The Masonic Plot
The Masonic Plot refers to a supposed conspiracy by a group of Nihilists to assassinate the English/Scottish Royal Family in 1888.
The name comes from a pub all members of the group frequented, where they would drink too much and make wild claims about what was needed to further the cause. Violence was indeed discussed, but it seems unlikely any but Druett took these words seriously. The five men were not so much friends as acquaintences who had in common a vague devotion of Nihilism and firm devotion to getting drunk while complaining about the world.
At any rate, all group members were arrested and four of them were hanged:
- Monatgue Druett was the son of a family of doctors who tried to make his career at the bar, but failed. Depression over his mother's insanity and the fading of his glory days as a cricket player may have contributed to his assassination of the Prince Consort.
- Jacob Kosminiski was an alcholic from Veneda, who liked to talk about how kings and queens all conspired to make his life a misery. He was found "Not Guilty By Reason of Insanity" and locked up in an asylum for twelve years.
- Dr. Franklin Tumblety was a bisexual physician who knew Druett from working with one of his brothers. His estranged wife was a prostitute and much was made at his trial of the body parts he had preserved in alchohol in his home (a common enough item for doctors of the time).

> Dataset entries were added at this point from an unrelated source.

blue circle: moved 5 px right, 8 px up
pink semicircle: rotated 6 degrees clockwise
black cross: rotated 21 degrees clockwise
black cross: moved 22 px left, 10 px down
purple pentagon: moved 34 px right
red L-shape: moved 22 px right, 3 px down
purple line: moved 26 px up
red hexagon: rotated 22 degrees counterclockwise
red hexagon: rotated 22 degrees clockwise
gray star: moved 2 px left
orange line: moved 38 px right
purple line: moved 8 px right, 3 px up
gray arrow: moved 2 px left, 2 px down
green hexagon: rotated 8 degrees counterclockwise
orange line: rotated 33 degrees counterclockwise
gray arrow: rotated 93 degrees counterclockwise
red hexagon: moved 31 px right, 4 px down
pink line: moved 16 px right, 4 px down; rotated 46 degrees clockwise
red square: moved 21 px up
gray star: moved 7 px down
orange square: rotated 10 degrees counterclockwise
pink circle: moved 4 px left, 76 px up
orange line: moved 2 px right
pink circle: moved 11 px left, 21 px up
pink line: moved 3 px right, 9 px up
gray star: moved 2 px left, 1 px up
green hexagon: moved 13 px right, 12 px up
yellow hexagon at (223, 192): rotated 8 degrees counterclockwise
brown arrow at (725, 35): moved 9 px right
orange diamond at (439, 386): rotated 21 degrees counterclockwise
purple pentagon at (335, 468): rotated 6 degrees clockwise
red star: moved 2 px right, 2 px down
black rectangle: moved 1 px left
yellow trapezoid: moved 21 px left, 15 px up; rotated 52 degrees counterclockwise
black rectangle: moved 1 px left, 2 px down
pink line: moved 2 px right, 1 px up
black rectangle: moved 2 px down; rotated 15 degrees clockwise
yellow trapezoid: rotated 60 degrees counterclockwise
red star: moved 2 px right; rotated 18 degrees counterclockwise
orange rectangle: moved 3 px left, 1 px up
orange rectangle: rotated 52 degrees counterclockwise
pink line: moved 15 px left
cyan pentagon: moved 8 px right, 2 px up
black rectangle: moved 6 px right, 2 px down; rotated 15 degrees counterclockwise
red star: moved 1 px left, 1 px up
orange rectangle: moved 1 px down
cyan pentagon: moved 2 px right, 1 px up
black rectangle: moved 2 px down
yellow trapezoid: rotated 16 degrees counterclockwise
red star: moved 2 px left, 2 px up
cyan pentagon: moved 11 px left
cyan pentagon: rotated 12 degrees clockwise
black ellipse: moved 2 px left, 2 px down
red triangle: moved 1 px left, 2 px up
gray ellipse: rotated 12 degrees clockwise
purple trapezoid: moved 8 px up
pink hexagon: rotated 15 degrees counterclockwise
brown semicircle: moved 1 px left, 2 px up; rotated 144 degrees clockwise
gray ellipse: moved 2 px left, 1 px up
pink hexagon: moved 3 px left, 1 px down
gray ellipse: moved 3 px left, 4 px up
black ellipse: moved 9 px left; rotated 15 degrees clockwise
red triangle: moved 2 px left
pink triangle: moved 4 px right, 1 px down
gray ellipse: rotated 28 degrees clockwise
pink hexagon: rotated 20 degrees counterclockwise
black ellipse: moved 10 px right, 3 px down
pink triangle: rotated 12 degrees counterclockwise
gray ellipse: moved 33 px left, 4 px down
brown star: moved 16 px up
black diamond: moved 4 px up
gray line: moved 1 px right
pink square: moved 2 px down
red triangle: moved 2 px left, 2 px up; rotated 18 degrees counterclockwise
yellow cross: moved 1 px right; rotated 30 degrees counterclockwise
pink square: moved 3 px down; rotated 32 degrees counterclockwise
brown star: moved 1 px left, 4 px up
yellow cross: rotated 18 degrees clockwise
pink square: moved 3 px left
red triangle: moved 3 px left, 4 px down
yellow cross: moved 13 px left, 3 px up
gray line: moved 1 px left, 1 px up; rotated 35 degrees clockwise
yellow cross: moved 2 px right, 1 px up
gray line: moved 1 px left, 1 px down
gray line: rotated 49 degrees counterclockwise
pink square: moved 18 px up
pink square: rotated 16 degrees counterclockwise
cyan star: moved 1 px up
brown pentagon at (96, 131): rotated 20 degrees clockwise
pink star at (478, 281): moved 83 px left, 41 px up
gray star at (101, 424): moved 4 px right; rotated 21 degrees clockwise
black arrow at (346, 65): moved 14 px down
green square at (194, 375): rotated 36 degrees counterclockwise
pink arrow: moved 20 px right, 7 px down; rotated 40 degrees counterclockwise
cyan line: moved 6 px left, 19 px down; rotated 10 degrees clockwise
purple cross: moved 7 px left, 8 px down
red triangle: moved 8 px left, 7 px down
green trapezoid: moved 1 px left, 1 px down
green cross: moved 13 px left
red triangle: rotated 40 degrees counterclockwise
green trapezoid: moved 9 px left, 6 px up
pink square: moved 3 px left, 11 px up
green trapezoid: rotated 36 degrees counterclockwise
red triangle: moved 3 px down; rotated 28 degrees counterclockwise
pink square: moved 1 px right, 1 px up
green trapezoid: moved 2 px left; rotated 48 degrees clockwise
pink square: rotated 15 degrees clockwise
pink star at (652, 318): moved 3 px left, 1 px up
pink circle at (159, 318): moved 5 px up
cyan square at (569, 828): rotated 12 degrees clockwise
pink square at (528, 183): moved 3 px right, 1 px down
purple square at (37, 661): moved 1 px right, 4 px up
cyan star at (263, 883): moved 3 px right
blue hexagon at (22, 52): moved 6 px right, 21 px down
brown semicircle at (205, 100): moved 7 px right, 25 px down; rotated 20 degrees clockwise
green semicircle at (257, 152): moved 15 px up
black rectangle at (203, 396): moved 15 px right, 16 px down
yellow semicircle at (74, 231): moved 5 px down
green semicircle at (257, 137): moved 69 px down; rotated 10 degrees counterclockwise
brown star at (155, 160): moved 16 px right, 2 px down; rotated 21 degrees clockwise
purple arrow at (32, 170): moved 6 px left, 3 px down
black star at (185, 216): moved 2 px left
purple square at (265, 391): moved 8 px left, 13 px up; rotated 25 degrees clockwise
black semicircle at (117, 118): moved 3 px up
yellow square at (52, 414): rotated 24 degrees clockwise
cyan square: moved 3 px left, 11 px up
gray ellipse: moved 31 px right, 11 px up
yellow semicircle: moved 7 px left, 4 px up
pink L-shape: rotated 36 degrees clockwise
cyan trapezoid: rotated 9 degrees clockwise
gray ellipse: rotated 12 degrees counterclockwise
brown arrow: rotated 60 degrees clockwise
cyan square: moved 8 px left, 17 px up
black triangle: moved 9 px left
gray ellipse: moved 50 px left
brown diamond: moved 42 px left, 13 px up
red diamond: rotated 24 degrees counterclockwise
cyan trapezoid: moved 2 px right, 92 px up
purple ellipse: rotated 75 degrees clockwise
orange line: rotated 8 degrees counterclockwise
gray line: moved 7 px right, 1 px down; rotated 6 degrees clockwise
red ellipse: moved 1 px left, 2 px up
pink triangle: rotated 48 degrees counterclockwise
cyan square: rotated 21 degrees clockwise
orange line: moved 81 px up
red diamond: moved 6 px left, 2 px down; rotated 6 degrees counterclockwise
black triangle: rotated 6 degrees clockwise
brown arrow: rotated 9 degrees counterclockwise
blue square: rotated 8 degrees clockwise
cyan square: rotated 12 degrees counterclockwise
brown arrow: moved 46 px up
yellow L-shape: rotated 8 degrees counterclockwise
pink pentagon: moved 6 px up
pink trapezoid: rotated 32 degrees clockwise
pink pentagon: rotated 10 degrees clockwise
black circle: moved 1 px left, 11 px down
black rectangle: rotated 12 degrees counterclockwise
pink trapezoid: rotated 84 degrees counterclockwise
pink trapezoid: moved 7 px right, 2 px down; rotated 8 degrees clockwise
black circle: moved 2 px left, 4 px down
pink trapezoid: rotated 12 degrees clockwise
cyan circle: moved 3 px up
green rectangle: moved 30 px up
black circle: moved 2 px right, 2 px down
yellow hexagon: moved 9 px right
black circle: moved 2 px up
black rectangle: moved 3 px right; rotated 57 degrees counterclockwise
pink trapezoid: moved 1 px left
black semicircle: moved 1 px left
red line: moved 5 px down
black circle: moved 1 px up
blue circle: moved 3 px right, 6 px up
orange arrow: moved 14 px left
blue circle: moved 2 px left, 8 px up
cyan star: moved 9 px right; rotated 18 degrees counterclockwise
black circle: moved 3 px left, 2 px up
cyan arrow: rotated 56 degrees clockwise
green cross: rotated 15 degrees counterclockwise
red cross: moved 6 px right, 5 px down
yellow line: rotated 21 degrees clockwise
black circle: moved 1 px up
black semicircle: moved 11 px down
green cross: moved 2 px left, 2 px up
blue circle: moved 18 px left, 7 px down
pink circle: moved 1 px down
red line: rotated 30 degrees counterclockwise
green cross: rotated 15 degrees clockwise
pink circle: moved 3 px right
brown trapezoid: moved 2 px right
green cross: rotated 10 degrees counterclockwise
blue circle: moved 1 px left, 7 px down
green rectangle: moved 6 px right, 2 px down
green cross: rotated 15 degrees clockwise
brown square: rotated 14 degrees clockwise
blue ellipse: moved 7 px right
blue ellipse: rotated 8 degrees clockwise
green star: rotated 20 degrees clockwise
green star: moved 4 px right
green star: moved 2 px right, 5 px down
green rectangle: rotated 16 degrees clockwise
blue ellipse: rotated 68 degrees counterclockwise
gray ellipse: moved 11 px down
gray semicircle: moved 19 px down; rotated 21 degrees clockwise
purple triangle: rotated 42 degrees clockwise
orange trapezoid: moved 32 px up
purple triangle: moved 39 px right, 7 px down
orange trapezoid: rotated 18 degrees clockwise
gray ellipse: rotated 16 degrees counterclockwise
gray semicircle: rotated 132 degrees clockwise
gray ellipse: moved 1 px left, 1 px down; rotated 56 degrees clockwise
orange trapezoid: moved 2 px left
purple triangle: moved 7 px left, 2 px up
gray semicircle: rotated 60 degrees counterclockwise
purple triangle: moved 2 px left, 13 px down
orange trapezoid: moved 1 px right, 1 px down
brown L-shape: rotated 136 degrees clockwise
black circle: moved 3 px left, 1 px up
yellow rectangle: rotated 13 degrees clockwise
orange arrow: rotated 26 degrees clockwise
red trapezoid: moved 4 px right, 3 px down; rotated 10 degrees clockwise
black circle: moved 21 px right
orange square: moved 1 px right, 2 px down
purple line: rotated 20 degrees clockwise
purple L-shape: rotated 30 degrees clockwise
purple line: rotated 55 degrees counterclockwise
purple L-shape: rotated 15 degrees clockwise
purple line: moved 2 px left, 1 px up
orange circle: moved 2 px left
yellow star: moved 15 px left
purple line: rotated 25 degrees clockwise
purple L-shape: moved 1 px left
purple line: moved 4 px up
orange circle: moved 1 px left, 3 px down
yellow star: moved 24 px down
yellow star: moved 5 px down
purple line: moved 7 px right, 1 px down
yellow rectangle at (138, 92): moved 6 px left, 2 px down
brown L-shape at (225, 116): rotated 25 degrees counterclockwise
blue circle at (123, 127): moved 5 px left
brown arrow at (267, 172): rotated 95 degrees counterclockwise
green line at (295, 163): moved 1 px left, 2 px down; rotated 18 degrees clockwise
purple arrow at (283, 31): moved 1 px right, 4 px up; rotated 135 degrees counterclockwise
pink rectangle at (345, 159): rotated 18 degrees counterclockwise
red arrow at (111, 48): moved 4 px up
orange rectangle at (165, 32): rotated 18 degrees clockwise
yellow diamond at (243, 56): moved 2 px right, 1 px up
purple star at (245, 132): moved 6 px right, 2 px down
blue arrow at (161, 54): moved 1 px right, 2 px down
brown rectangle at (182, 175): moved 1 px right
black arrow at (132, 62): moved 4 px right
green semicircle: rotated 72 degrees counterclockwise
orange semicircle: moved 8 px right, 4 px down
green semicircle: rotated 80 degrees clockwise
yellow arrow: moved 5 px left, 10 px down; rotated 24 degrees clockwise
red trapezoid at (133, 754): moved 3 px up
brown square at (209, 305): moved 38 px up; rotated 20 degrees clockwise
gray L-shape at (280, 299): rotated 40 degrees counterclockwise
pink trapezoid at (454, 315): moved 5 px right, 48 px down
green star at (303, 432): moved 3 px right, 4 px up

- John Maybrick was a former cotton merchant who had lost everything and become addicted to laudanum. He was also a heavy user of absinthe.
- Dr. T. Neal Cream was another physician who knew the Druetts. Evidence surfaced that he very likely had poisoned his wife for her money.
The most famous witness in the case was Sir William Gull, the ailing physician extraordinary to the Prince Consort who had declared Prince Albert deceased.